■ **Istruzione scritta A**
Nel testo sul qipao, elenca le parti del corpo che, secondo la citazione di Zhang, la guaina lasciava scoperte.
■ **Istruzione scritta B**
Scrivi il seguito del testo sul qipao e su Zhang Ailing, partendo dopo l'ultima frase riportata.

È oggetto di discordia se il qipao — o cheongsam in cantonese — conti come abito tradizionale cinese, è indubbio, invece, che sia il vestito della prosa di Zhang Ailing. Nel 1943, poco più che ventenne, Zhang scrive un piccolo saggio informale sulla recente evoluzione di costume per le donne cinesi, descrivendo come dagli strati sovrapposti che cancellano la persona, gonfiandola in un ideale femminile ancorato al suolo, si arrivi alla linea asciutta del qipao. Gengyi ji, “Cronache sul cambiarsi d’abito”, è accompagnato da una serie di modellini disegnati da Zhang, ed è un esempio della qualità della sua attenzione, capace di rintracciare nei gesti della vita quotidiana le reazioni ai tumulti politici. Firma in ascesa dei periodici shanghaiesi nel decennio tra gli anni ’30 e ’40, figlia di una famiglia dell’aristocrazia decaduta: in un periodo di transizione che vede la Cina giovane repubblica affrontare l’invasione giapponese e una guerra civile intermittente, Zhang Ailing impara le lingue europee e schizza nei suoi albi scene di vita nella grande città.
Zhang è divertita dall’impennata improvvisa di un capo trasmesso pressoché uguale per secoli — gonna e casacca per le donne, tunica per gli uomini — indenne all’alternarsi di dinastie autoctone e straniere, ma che, fondata la Repubblica nel 1912, diventa un sobrio e pratico vestito. Il qipao è un abito dapprima adottato per la carica androgina delle sue linee dritte (spesso è abbinato a capelli tagliati corti), sempre capace di restare di moda attraverso continue iterazioni fino alla sua messa al bando — sostituito dall’uniforme maoista durante la Rivoluzione Culturale — e oggi costantemente stilizzato come la divisa sessualizzata delle donne asiatiche. Il colletto alto, alla mandarina, gli alamari pankou — i nodi di passamaneria e olivette che abbottonano la chiusura obliqua tra collo e scalfo — sono i dettagli iconici, e castigati, del qipao, mentre la manica a giro, d’ispirazione occidentale, si fa via via più stretta e corta nel corso degli anni, così come il taglio diventa sempre più aderente alle forme del corpo.
“Il risultato è una sottrazione: l’eliminazione di ogni ornamento, necessario o meno. Quello che rimase era una guaina, aderente e smanicata, che lasciava scoperti il collo, le braccia, le parti della gamba sotto il ginocchio. L’importante ora è la persona: il qipao divenne nulla più che una lamina per far risaltare fedelmente i contorni della figura”, nota Zhang. La storiografia sartoriale improvvisata da Zhang, però, non è limitata agli articoli di giornale. Avendo scelto gli anni di guerra e occupazione straniera come ambientazione dei suoi racconti (e più tardi romanzi), vestiti e mode sono spie della penuria tessile, dell’inevitabile inflazione e dello sfoggio degli abiti come indice di potere oltre che regolari significanti culturali. Stravaganze e tattiche di sopravvivenza impresse nell’abbigliamento sono cruciali per l’economia della sua prosa creativa.

■ **Dati forniti**
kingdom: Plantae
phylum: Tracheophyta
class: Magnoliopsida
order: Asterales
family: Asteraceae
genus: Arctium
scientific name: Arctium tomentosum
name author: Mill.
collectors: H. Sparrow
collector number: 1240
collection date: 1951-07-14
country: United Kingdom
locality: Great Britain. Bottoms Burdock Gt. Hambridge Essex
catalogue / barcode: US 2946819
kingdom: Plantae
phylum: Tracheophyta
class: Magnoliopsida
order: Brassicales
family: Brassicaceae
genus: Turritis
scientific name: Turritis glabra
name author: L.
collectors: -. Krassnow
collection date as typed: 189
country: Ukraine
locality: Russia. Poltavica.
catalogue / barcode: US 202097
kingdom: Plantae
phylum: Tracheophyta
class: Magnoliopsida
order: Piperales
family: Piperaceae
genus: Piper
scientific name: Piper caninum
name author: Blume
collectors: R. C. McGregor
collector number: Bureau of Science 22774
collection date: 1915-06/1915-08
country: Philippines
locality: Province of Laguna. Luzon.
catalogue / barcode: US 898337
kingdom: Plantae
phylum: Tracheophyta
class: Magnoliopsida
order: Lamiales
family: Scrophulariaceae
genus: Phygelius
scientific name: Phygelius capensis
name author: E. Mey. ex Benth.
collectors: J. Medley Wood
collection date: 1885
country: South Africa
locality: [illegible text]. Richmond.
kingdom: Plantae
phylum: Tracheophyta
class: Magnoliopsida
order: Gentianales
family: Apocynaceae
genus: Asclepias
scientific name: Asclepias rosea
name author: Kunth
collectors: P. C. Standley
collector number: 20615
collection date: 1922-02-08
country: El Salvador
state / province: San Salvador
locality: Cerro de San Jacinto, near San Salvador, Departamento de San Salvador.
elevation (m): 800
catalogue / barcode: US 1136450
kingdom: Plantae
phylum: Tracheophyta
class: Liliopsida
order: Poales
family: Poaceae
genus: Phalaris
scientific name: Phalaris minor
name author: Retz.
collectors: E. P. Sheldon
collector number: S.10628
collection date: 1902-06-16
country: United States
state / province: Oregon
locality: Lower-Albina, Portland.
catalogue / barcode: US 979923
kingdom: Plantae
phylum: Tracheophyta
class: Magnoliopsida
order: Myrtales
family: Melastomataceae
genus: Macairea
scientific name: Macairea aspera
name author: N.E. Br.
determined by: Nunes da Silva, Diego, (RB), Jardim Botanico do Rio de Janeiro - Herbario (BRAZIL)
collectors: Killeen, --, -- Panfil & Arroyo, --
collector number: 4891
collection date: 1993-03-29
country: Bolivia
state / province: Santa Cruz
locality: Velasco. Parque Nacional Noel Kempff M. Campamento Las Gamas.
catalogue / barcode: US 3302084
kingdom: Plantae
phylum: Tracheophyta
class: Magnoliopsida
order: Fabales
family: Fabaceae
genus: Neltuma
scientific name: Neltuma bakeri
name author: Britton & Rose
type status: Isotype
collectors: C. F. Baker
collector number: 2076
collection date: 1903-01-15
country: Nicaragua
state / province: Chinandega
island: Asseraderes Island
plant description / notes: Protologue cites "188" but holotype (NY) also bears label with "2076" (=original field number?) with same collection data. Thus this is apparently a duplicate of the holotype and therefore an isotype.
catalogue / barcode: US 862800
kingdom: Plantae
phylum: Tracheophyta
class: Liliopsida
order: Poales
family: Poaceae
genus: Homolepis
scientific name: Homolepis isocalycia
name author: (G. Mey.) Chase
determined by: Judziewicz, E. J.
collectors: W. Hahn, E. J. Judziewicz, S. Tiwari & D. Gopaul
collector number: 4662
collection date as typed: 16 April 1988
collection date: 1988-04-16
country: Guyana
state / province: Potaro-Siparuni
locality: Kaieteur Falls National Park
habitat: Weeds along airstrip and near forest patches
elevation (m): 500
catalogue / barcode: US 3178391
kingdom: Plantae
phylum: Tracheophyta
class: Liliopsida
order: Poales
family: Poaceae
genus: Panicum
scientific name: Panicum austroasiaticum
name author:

■ **Risultato A**
- il collo
- le braccia
- le parti della gamba sotto il ginocchio

■ **Risultato B**
Il minimalismo dei suoi racconti è una leva che, forte delle descrizioni materiali, moltiplica la presa narrativa — sui personaggi, la loro geografia emotiva e riferimenti politici autentici — mantenendo le dimensioni compresse nel tempo e sulla pagina, e simultaneamente salvaguardando le cronache intessute negli oggetti. “1921: le donne iniziano ad indossare l’abito intero” annota Zhang come didascalia a un suo schizzo, un modellino di qipao ancora largo, lungo, con le maniche scampanate. 1921: il Partito Comunista Cinese è fondato, Zhang Ailing nasce a Shanghai l’anno prima. “Tardi anni ’20: all’improvviso ogni donna del paese decide di indossare il qipao” nota Zhang, e in seguito non manca di infagottare, agghindare o strizzare dentro un qipao ogni donna nelle sue storie.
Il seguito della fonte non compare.